For each sphere_j there is a point {x[j],y[j],z[j]} that must satisfy the equations that (i) it is on that particular sphere (ii) it is on the plane (iii) the gradient of the sphere, at that point, is parallel to the plane direction vector {a,b,c}. We also use a normalization equation for the plane parameters. The code below will set up this system.

centers = {{1, 2, 1}, {3, -1, 1}, {-1, -1, 1}};
radii = {2, 1, 1};
sphereVals = Thread[{centers, radii}];

plane[x_, y_, z_] := {a, b, c, d}.{x, y, z, -1}
spheres = 
  MapIndexed[
   With[{coords = {x[#2[[1]]], y[#2[[1]]], z[#2[[1]]]} - #[[1]]}, 
     coords.coords - #[[2]]^2] &, sphereVals];
grads = MapIndexed[Grad[#, {x[#2[[1]]], y[#2[[1]]], z[#2[[1]]]}] &, 
   spheres];
planeHitsSpherePolys = Map[plane[x[#], y[#], z[#]] &, Range[3]];
planeTangSpherePolys = Flatten[MapIndexed[#1 - k[#2[[1]]]*{a, b, c} &, grads]];

So here are the equations.

allPolys = 
 Join[spheres, planeHitsSpherePolys, 
  planeTangSpherePolys, {a^2 + b^2 + c^2 + d^2 - 1}]

(* {-4 + (-1 + x[1])^2 + (-2 + y[1])^2 + (-1 + 
    z[1])^2, -1 + (-3 + x[2])^2 + (1 + y[2])^2 + (-1 + 
    z[2])^2, -1 + (1 + x[3])^2 + (1 + y[3])^2 + (-1 + z[3])^2, -d + 
  a x[1] + b y[1] + c z[1], -d + a x[2] + b y[2] + c z[2], -d + 
  a x[3] + b y[3] + c z[3], -a k[1] + 2 (-1 + x[1]), -b k[1] + 
  2 (-2 + y[1]), -c k[1] + 2 (-1 + z[1]), -a k[2] + 
  2 (-3 + x[2]), -b k[2] + 2 (1 + y[2]), -c k[2] + 
  2 (-1 + z[2]), -a k[3] + 2 (1 + x[3]), -b k[3] + 
  2 (1 + y[3]), -c k[3] + 2 (-1 + z[3]), -1 + a^2 + b^2 + c^2 + d^2} *)

We don't really care about the ratios between direction vector and gradients, and from the wording of the question I will guess we also do not require the three intersection points.

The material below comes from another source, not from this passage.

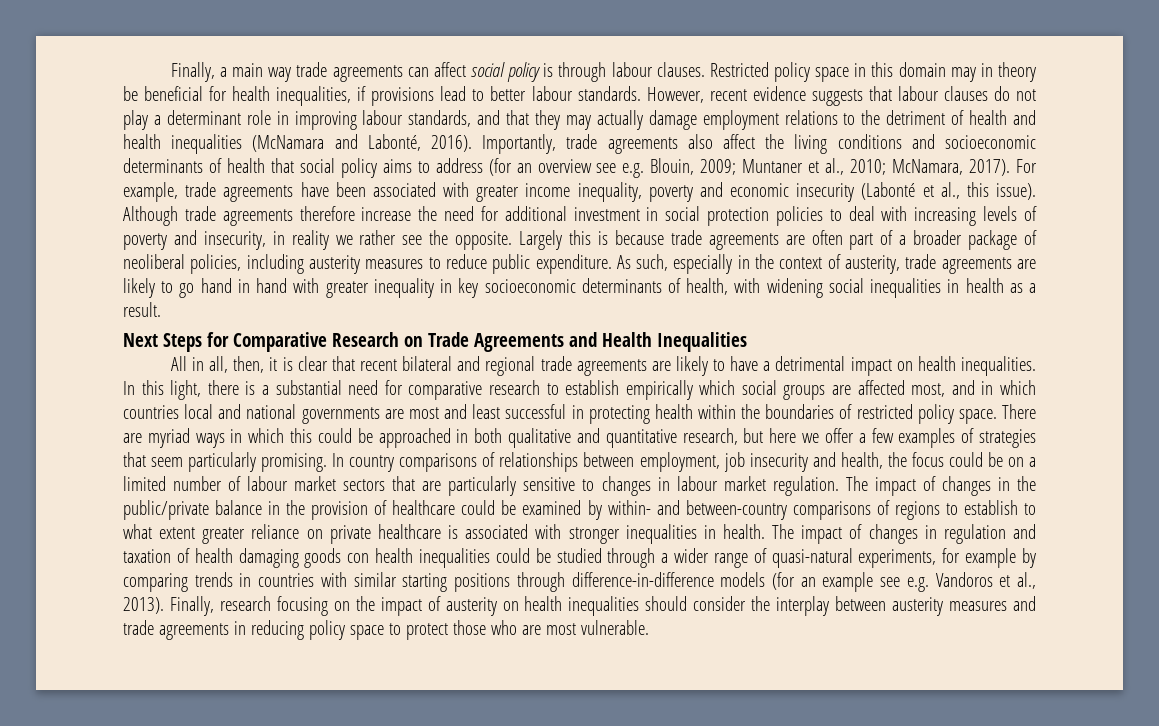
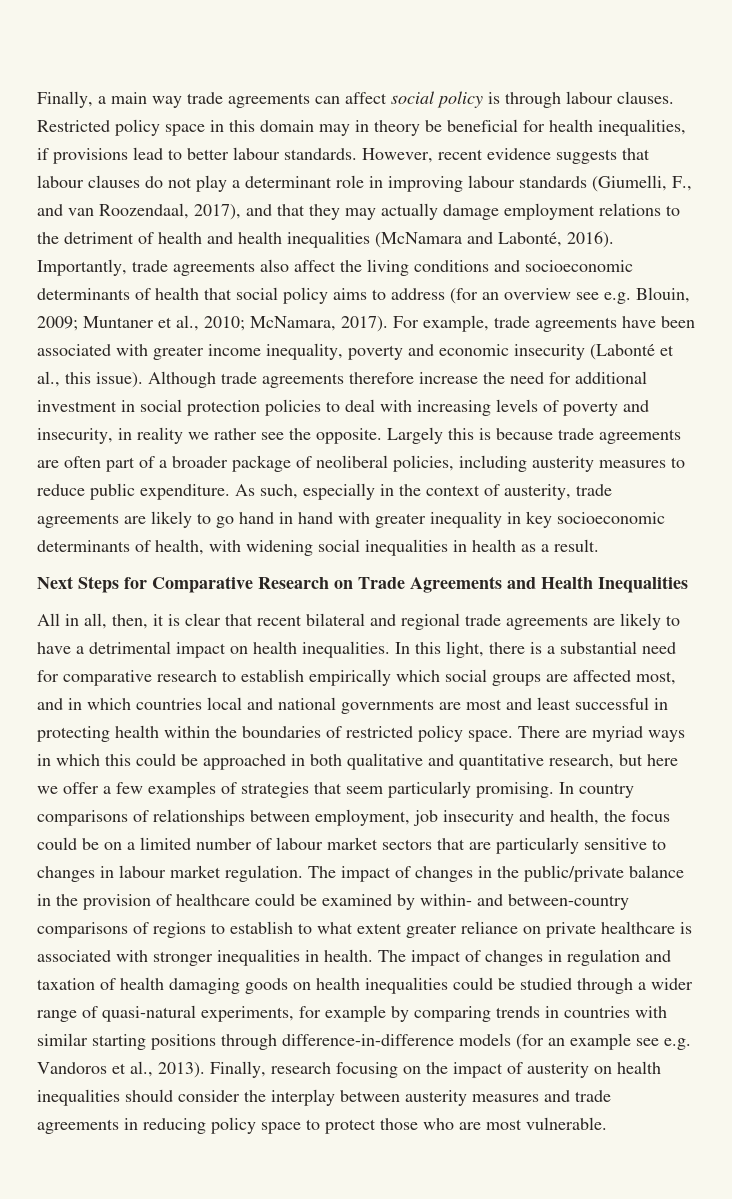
[408,110,472,127] standards, -> [519,175,692,192] [37,203,241,220] standards (Giumelli, F., and van Roozendaal, 2017),
[347,553,370,563] con -> [293,982,311,990] on

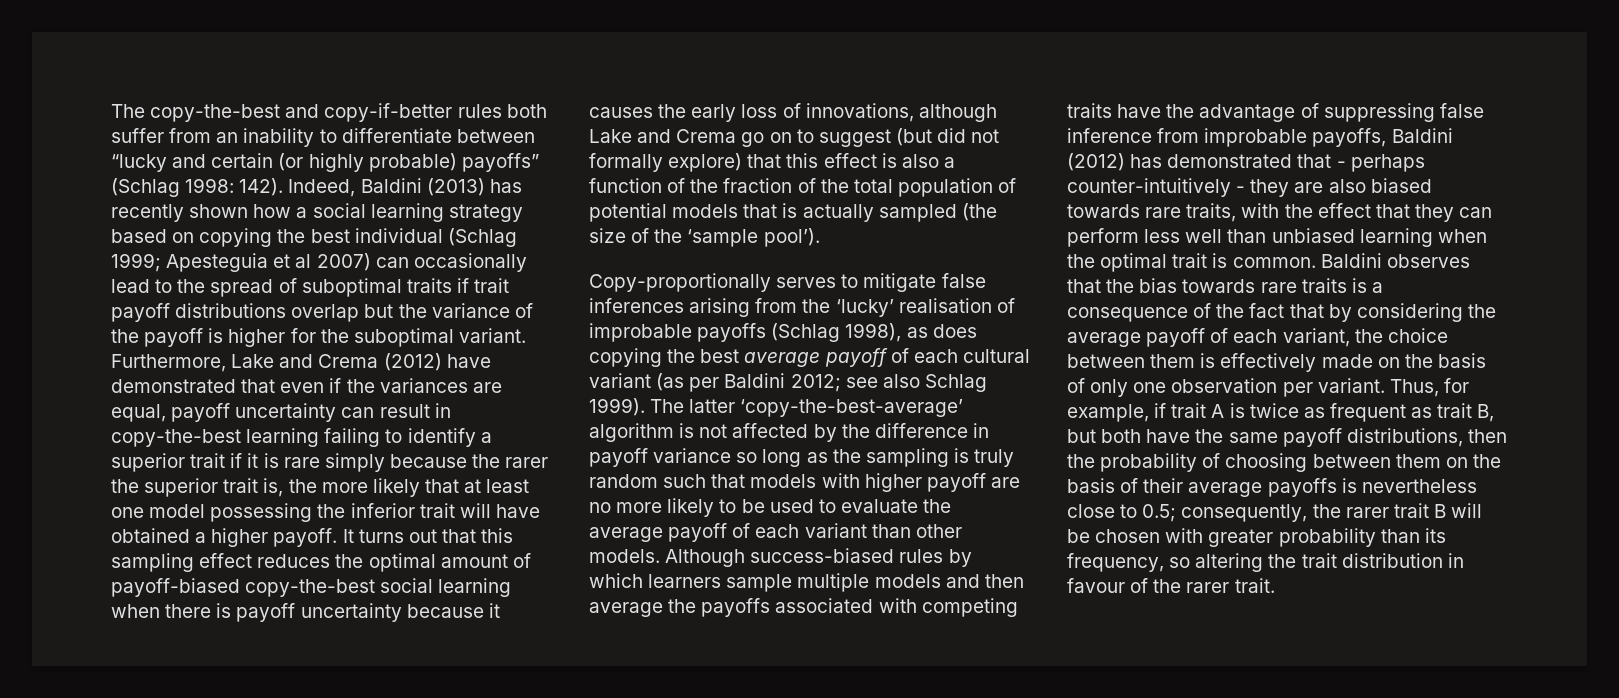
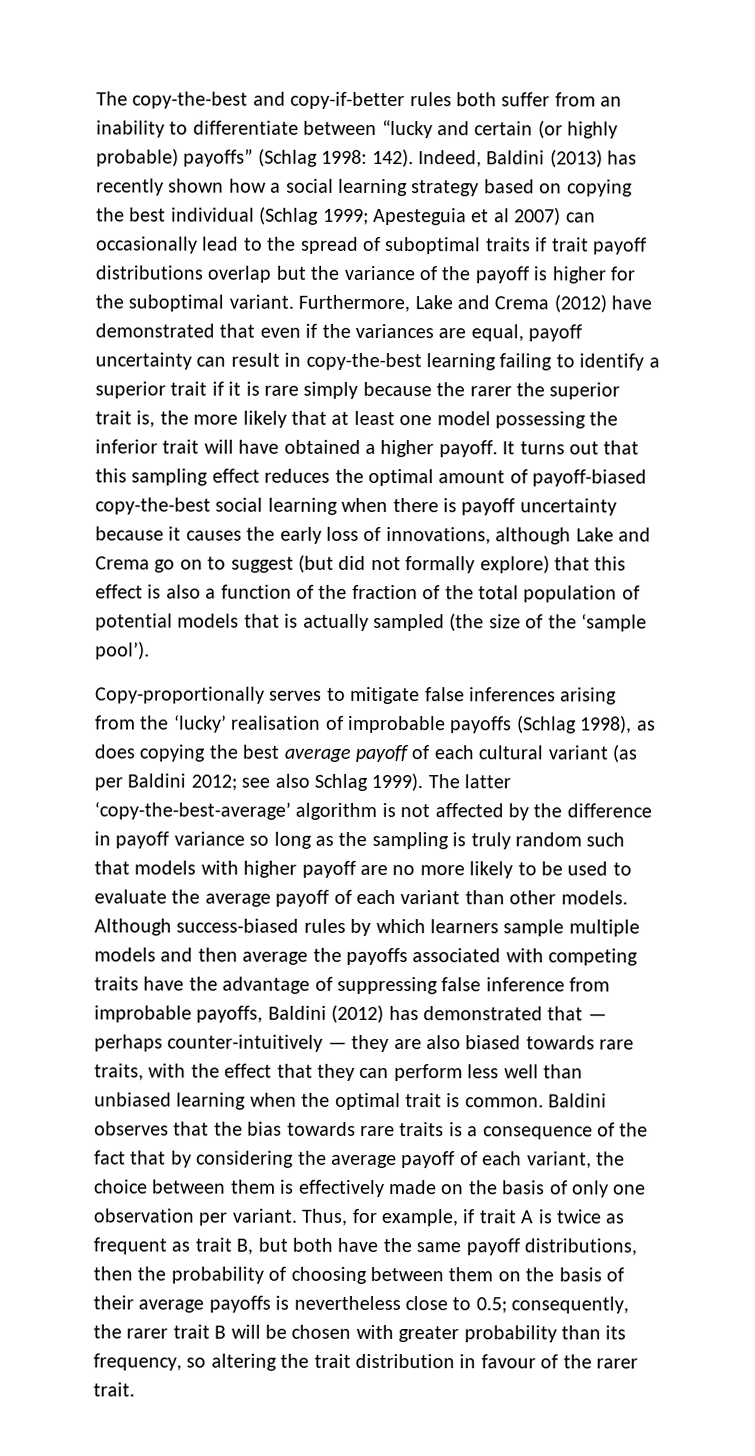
[1336,161,1346,168] - -> [587,1013,607,1021] —
[1236,186,1246,193] - -> [327,1041,347,1049] —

solns = {a, b, c, d} /. Solve[allPolys == 0];

Numerically:

N[solns]

    (* {{0., -1., 0., 0.}, {0., 1., 0., 0.}, {0., 
  0.134077, -0.379228, -0.915538}, {0., -0.134077, 0.379228, 
  0.915538}, {0., -0.310496, -0.878216, 0.363769}, {0., 0.310496, 
  0.878216, -0.363769}, {-0.251372, 
  0.335162, -0.277902, -0.864436}, {0.251372, -0.335162, 0.277902, 
  0.864436}, {0.405875, 
  0.541167, -0.448712, -0.584004}, {-0.405875, -0.541167, 0.448712, 
  0.584004}, {0.426112, -0.568149, -0.471085, 0.523177}, {-0.426112, 
  0.568149, 
  0.471085, -0.523177}, {-0.46644, -0.62192, -0.515669, -0.360189}, \
{0.46644, 0.62192, 0.515669, 0.360189}} *)

These come in pairs since the negative of a solution is also a solution (giving the same plane of course). So taking that into account brings it to seven such planes, as was claimed in the original post. Also we can renormalize and simplify. The rationale for renormalizing is that maybe the original norm caused an excess of radicals, and dividing each solution by the same nonzero component could give a better form.

possolns = Select[solns, #[[2]] >= 0 &];
simpler = Simplify[Map[#/Max[Abs[#]] &, possolns]]

(* Out[79]= {{0, 1, 0, 0}, {0, 1/(4 + 2 Sqrt[2]), 1 - Sqrt[2], -1}, {0, 
  1/(2 Sqrt[2]), 1, 1 - Sqrt[2]}, {-(3/(7 + Sqrt[11])), 4/(
  7 + Sqrt[11]), 1/38 (11 - 7 Sqrt[11]), -1}, {3/(1 + Sqrt[11]), 4/(
  1 + Sqrt[11]), 1/10 (-11 + Sqrt[11]), -1}, {-(3/4), 1, Sqrt[11]/4, 
  1/4 (-7 + Sqrt[11])}, {3/4, 1, Sqrt[11]/4, 1/4 (-1 + Sqrt[11])}} *)

Someone with better graphics chops than myself might be able to show all these planes along with the spheres.